At its June meeting, the U.S. Federal Reserve is expected to raise interest rates by 25 basis points to a range of 1.75% to 2%, marking the seventh rate hike since December 2015. A common belief is that higher interest rates make a currency more attractive to investors, thereby pushing up the demand for the currency and thus its value.
So when the United States began its monetary policy normalisation more than two years ago, some of you might have expected the greenback to strengthen in a meaningful way. Supporting this view is the fact that other major central banks maintained their borrowing costs at ultra-low levels, making goods imported from other countries cheaper for Americans while hurting the export competitiveness of U.S. companies.
Makes sense, right? However, in reality, the underlying mechanism is much more complicated, as the U.S. dollar's movements on a longer horizon depend on many factors in addition to short-term interest rates.
For instance, the currency value also depends on the respective economic prospects of the U.S. and the rest of the world, the current account balance and inflation outlook, among other things. Meanwhile, political developments in Washington and the recent trade spats between the U.S. and its major trading partners could also affect the attractiveness of the greenback.
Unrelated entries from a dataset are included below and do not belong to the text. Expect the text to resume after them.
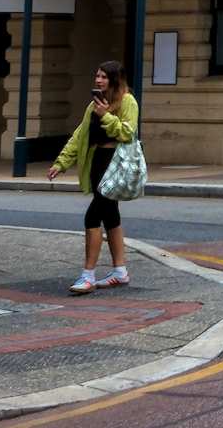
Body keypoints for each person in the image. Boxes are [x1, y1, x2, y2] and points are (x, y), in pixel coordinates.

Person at [46, 60, 139, 295]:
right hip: (97, 162)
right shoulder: (94, 104)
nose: (98, 80)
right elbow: (80, 135)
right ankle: (120, 271)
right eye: (97, 76)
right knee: (110, 215)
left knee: (93, 216)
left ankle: (88, 275)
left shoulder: (127, 101)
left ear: (115, 79)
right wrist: (61, 162)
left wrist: (106, 115)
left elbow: (127, 133)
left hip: (114, 164)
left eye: (104, 77)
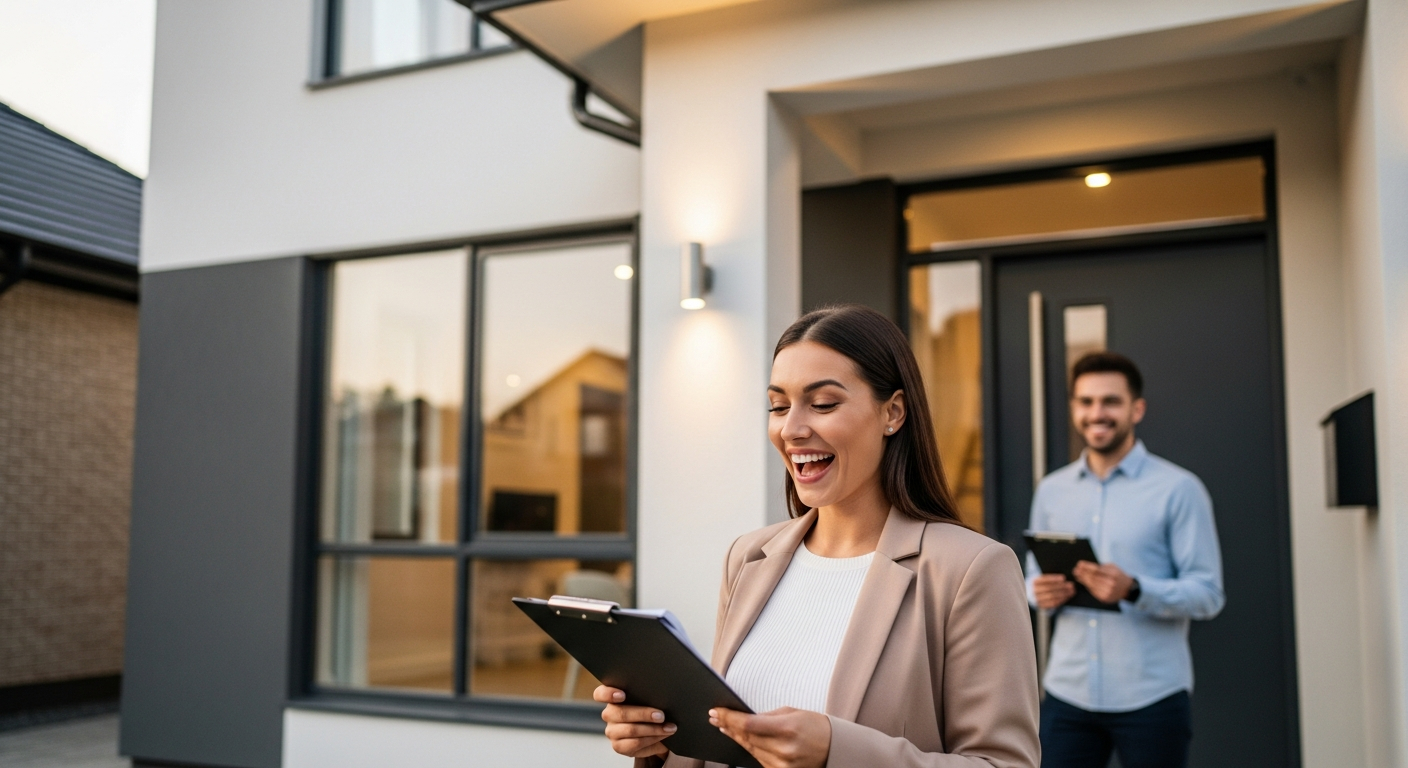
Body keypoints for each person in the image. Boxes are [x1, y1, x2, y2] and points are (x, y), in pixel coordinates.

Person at [596, 304, 1040, 768]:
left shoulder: (971, 570)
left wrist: (836, 751)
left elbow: (1004, 764)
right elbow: (723, 741)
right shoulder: (748, 558)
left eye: (823, 404)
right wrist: (662, 743)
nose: (791, 429)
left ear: (892, 412)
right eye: (778, 406)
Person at [1027, 352, 1224, 768]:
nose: (1097, 413)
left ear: (1137, 409)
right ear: (1074, 408)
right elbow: (1031, 578)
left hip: (1151, 698)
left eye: (1110, 401)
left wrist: (1134, 589)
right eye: (1086, 402)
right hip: (1067, 694)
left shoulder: (1179, 490)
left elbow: (1208, 593)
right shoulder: (1051, 490)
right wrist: (1036, 593)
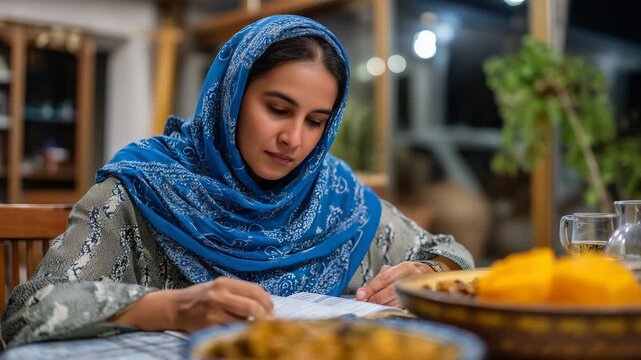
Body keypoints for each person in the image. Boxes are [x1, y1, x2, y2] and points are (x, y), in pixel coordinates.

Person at [0, 15, 473, 347]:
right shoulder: (141, 190)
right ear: (230, 93)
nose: (294, 139)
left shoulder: (334, 195)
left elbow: (452, 252)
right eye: (278, 109)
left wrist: (428, 272)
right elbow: (28, 312)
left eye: (316, 122)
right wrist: (169, 309)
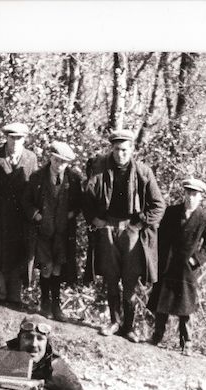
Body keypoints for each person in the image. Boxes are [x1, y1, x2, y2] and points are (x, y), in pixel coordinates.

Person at [83, 128, 165, 341]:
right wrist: (95, 219)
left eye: (125, 150)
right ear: (112, 148)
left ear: (132, 150)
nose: (121, 154)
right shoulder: (100, 168)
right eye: (118, 149)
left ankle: (128, 327)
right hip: (108, 227)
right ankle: (114, 322)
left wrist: (139, 224)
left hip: (132, 230)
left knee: (130, 280)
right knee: (111, 278)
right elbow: (87, 199)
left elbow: (159, 206)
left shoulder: (143, 172)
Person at [147, 178, 206, 356]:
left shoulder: (204, 219)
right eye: (188, 194)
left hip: (187, 268)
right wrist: (159, 258)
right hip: (167, 265)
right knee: (161, 303)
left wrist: (197, 260)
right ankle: (157, 336)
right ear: (184, 194)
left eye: (194, 195)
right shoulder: (171, 212)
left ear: (200, 197)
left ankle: (187, 343)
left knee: (185, 307)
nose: (190, 198)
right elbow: (160, 236)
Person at [24, 141, 83, 322]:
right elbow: (26, 201)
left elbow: (80, 201)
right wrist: (36, 215)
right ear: (50, 158)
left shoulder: (73, 179)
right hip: (43, 231)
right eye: (56, 160)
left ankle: (56, 306)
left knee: (58, 266)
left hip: (62, 233)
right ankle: (45, 303)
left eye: (63, 162)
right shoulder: (37, 177)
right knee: (47, 267)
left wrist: (73, 213)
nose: (59, 165)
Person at [0, 123, 39, 309]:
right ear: (6, 137)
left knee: (18, 254)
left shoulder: (30, 158)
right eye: (12, 137)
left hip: (20, 216)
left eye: (19, 138)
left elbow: (35, 187)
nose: (15, 141)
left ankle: (14, 295)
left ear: (25, 139)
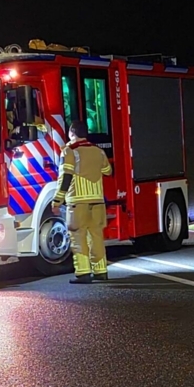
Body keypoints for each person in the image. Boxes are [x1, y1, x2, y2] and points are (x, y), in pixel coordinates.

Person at [51, 120, 112, 283]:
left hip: (77, 203)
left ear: (72, 133)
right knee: (96, 237)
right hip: (98, 202)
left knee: (78, 237)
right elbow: (108, 171)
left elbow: (65, 177)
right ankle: (101, 271)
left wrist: (57, 200)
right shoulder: (98, 152)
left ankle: (83, 273)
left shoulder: (69, 151)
As a result, the assumed strong appreciation of the dollar during the current tightening cycle has not materialised. Figure 1 shows the movement of the trade-weighted U.S. dollar index, which is a weighted average of the foreign exchange value of the U.S. dollar against the currencies of a broad group of major U.S. trading partners.
A higher value of the index indicates a stronger dollar. Although the index rose significantly in the run-up to the first rate hike of the current tightening cycle, it has not shown any conspicuous upward trend since then. In contrast, it fell by nearly 1% since the beginning of 2016 despite the recent surge.
A rate hike doesn’t guarantee a rise in the dollar. And if someone tells you that a currency is going to appreciate solely because of higher interest rates, think again. But one thing is certain: as the U.S. is set to lift interest rates further, commercial banks in Hong Kong are one step closer to increasing their prime rates, which have remained virtually static since 2008.
In terms of the domestic economy, higher interest rates will have negative impacts on consumption and investment. While Hong Kong’s economy registered strong growth in the first quarter, up 4.7% compared to a year earlier, we should perhaps be prepared for rainy days.